Reading text →
**********
Anna, the owner of FG, has had the business off and on for the past 5 years. During this period, she sold the business only to get it back a year later when the new owners were unable to make the monthly payments. Anna is now working full time and has hired three part-time employees to operate the business while Anna devotes most of her time to her full-time job. Some of her earnings help keep the business afloat.
For pricing purposes, Anna has marked up flowers 250%, plants 300%, and other items at 200%.
FG has been struggling financially to keep afloat in recent months. Despite decent sales, it has been very difficult for Anna to make the monthly payments such as rent, telephone, and utilities. It has not been unusual for the employees to be paid a week or so late. Anna needs some financial advice. She has provided you with some recent information (see appendix) that should be useful in answering the following problems:
1. Identify the monthly variable and fixed costs for FG (you might have to use the high-low method to separate mixed costs into variable and fixed components).
2. What is FG's average monthly contribution margin percentage?
3. What is FG's average monthly breakeven in terms of revenue dollars?
4. To improve sales, Anna wants to increase advertising by $200 a month. She thinks that this will bring in at least another $400 in sales a month. Should she pursue this idea? Support your answer.
5. Another idea that Anna has is to raise her prices on all items in her store by 5% (with no change in volume). Specifically, what will this do to her breakeven point (do not consider the data from problem 4)?
6. For the original data, create a CVP chart.
7. For the new data (increased adverting and increased sales prices), create a CVP chart.
8. Looking at the sales mix of flowers, plants, and other gifts, what would be the new monthly breakeven if the sales mix changed to a 65%, 20%, 15% mix, respectively?
9. Based on your above answers and the data in the appendix, are there any other suggestions that you would make to help improve the likelihood of business success for FG?
**********
Brief A → Please transcribe everything in the listing from the line containing "i, Alaturka Hela" down to the line containing "Tesisatı, Sıhhi Tesisat, Tesisatçısı, Banyo", with both of those lines included.
The listing has no connection to the FG case study.

Transcribed page contents:
**********
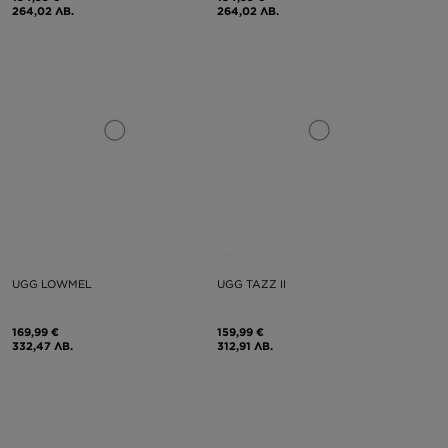
264,02 ЛВ.
264,02 ЛВ.
UGG LOWMEL
UGG TAZZ II
169,99 €
159,99 €
332,47 ЛВ.
312,91 ЛВ.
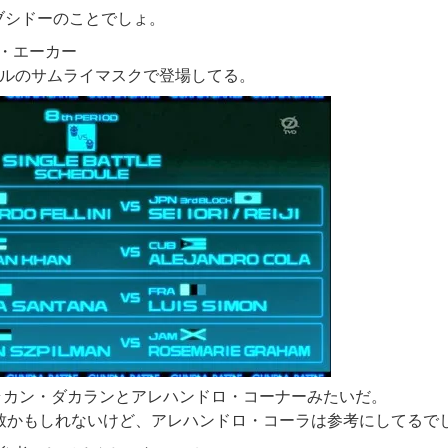
ブシドーのことでしょ。
ハム・エーカー
ルのサムライマスクで登場してる。
ラカン・ダカランとアレハンドロ・コーナーみたいだ。
致かもしれないけど、アレハンドロ・コーラは参考にしてるで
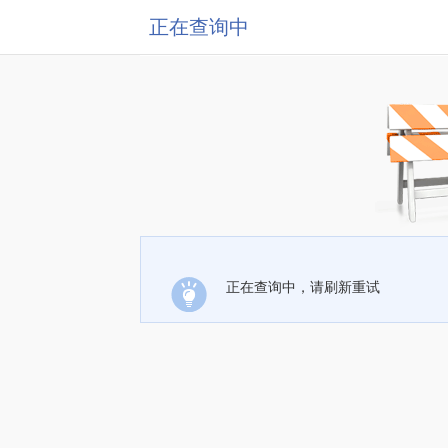
正在查询中
正在查询中，请刷新重试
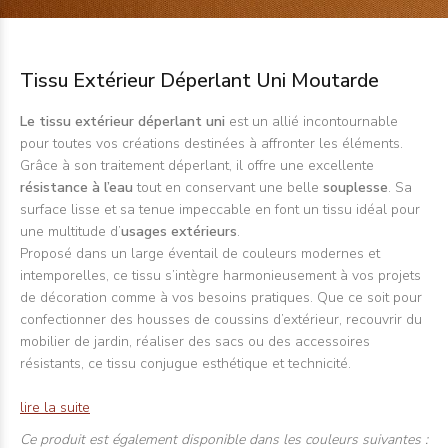
Tissu Extérieur Déperlant Uni Moutarde
Le tissu extérieur déperlant uni
est un allié incontournable
pour toutes vos créations destinées à affronter les éléments.
Grâce à son traitement déperlant, il offre une excellente
résistance à l’eau
tout en conservant une belle
souplesse
. Sa
surface lisse et sa tenue impeccable en font un tissu idéal pour
une multitude d’
usages extérieurs
.
Proposé dans un large éventail de couleurs modernes et
intemporelles, ce tissu s’intègre harmonieusement à vos projets
de décoration comme à vos besoins pratiques. Que ce soit pour
confectionner des housses de coussins d’extérieur, recouvrir du
mobilier de jardin, réaliser des sacs ou des accessoires
résistants, ce tissu conjugue esthétique et technicité.
lire la suite
Ce produit est également disponible dans les couleurs suivantes :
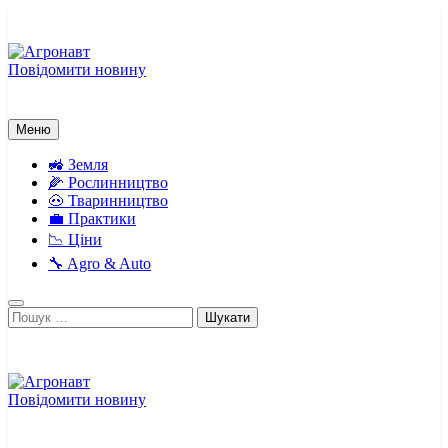
Перейти
до
вмісту
Повідомити новину
Агронавт
Новини українського агробізнесу
Меню
🚜 Земля
🌽 Рослинництво
🐽 Тваринництво
💼 Практики
📉 Ціни
🔧 Agro & Auto
Пошук:
Повідомити новину
Агронавт
Новини українського агробізнесу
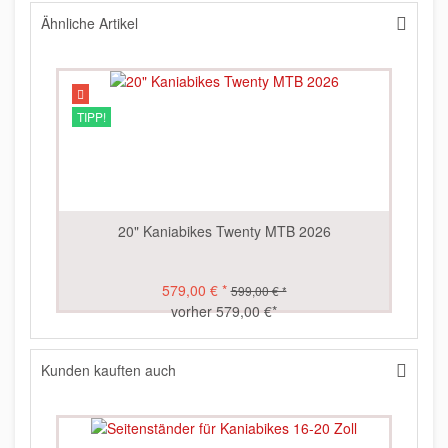
Ähnliche Artikel
TIPP!
20" Kaniabikes Twenty MTB 2026
579,00 € *
599,00 € *
vorher 579,00 €*
Kunden kauften auch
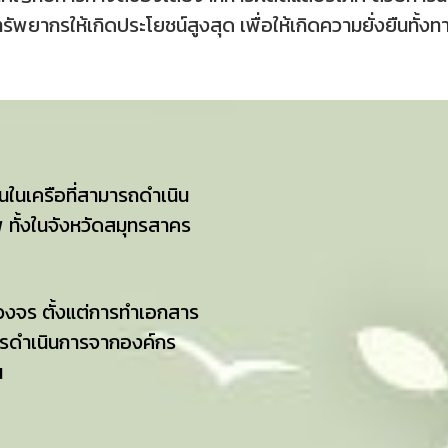
พยากรให้เกิดประโยชน์สูงสุด เพื่อให้เกิดความยั่งยืนทั้ง
นในเครือที่สามารถดำเนิน
 ทั้งในจังหวัดสมุทรสาคร
งจร ตั้งแต่การทำเอกสาร
ารดำเนินการจากองค์กร
น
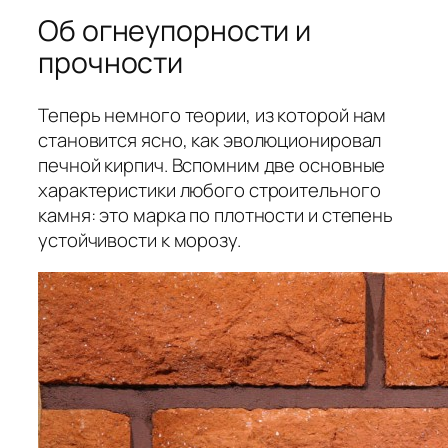
Об огнеупорности и
прочности
Теперь немного теории, из которой нам
становится ясно, как эволюционировал
печной кирпич. Вспомним две основные
характеристики любого строительного
камня: это марка по плотности и степень
устойчивости к морозу.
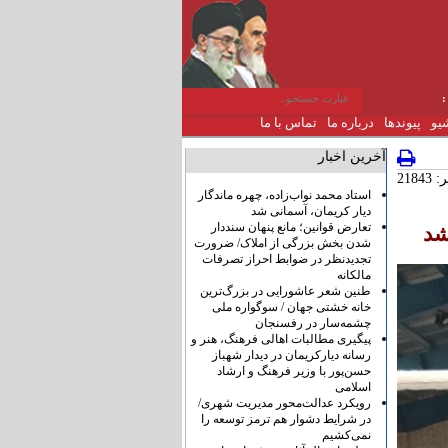
یو
پیوندها
درباره ما
تماس با ما
آخرین اخبار
2184
استاد محمد نواب‌زاده، چهره ماندگار
دیار کریمان، آسمانی شد
تعارض قوانین؛ مانع پنهان سنددار
شد
شدن بخش بزرگی از املاک/ ضرورت
تجدیدنظر در ضوابط احراز تصرفات
مالکانه
طنین شعر عاشورایی در بزرگ‌ترین
خانه خشتی جهان / سوگواره ملی
چشمه‌سار در رفسنجان
پیگیری مطالبات اهالی فرهنگ، هنر و
رسانه دیارکریمان در دیدار شهباز
حسن‌پور با وزیر فرهنگ و ارشاد
اسلامی
رویکرد عدالت‌محور مدیریت شهری/
در شرایط دشوار هم ترمز توسعه را
نمی‌کشیم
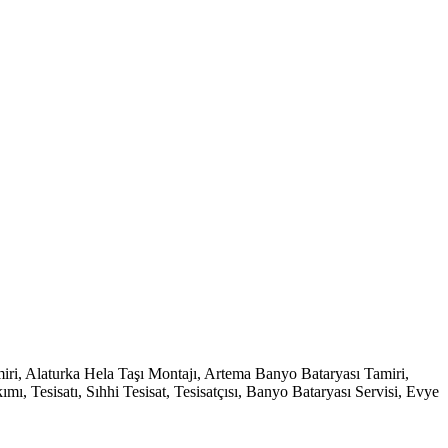
i, Alaturka Hela Taşı Montajı, Artema Banyo Bataryası Tamiri,
 Tesisatı, Sıhhi Tesisat, Tesisatçısı, Banyo Bataryası Servisi, Evye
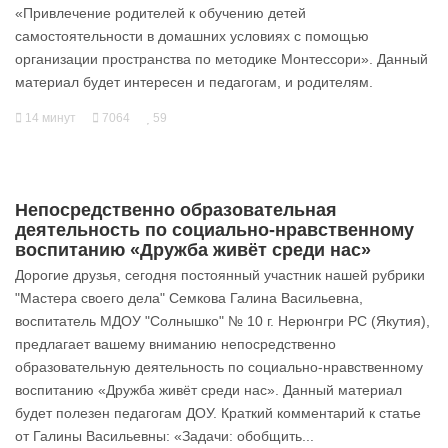
«Привлечение родителей к обучению детей
самостоятельности в домашних условиях с помощью
организации пространства по методике Монтессори». Данный
материал будет интересен и педагогам, и родителям.
14 минут
7064
59
Непосредственно образовательная
деятельность по социально-нравственному
воспитанию «Дружба живёт среди нас»
Дорогие друзья, сегодня постоянный участник нашей рубрики
"Мастера своего дела" Семкова Галина Васильевна,
воспитатель МДОУ "Солнышко" № 10 г. Нерюнгри РС (Якутия),
предлагает вашему вниманию непосредственно
образовательную деятельность по социально-нравственному
воспитанию «Дружба живёт среди нас». Данный материал
будет полезен педагогам ДОУ. Краткий комментарий к статье
от Галины Васильевны: «Задачи: обобщить...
**********
Brief B → In the FG case study, what markup has Anna put on plants?

Response area A →
i, Alaturka Hela Taşı Montajı, Artema Banyo Bataryası Tamiri,
 Tesisatı, Sıhhi Tesisat, Tesisatçısı, Banyo Bataryası Servisi, Evye

Response area B → 300%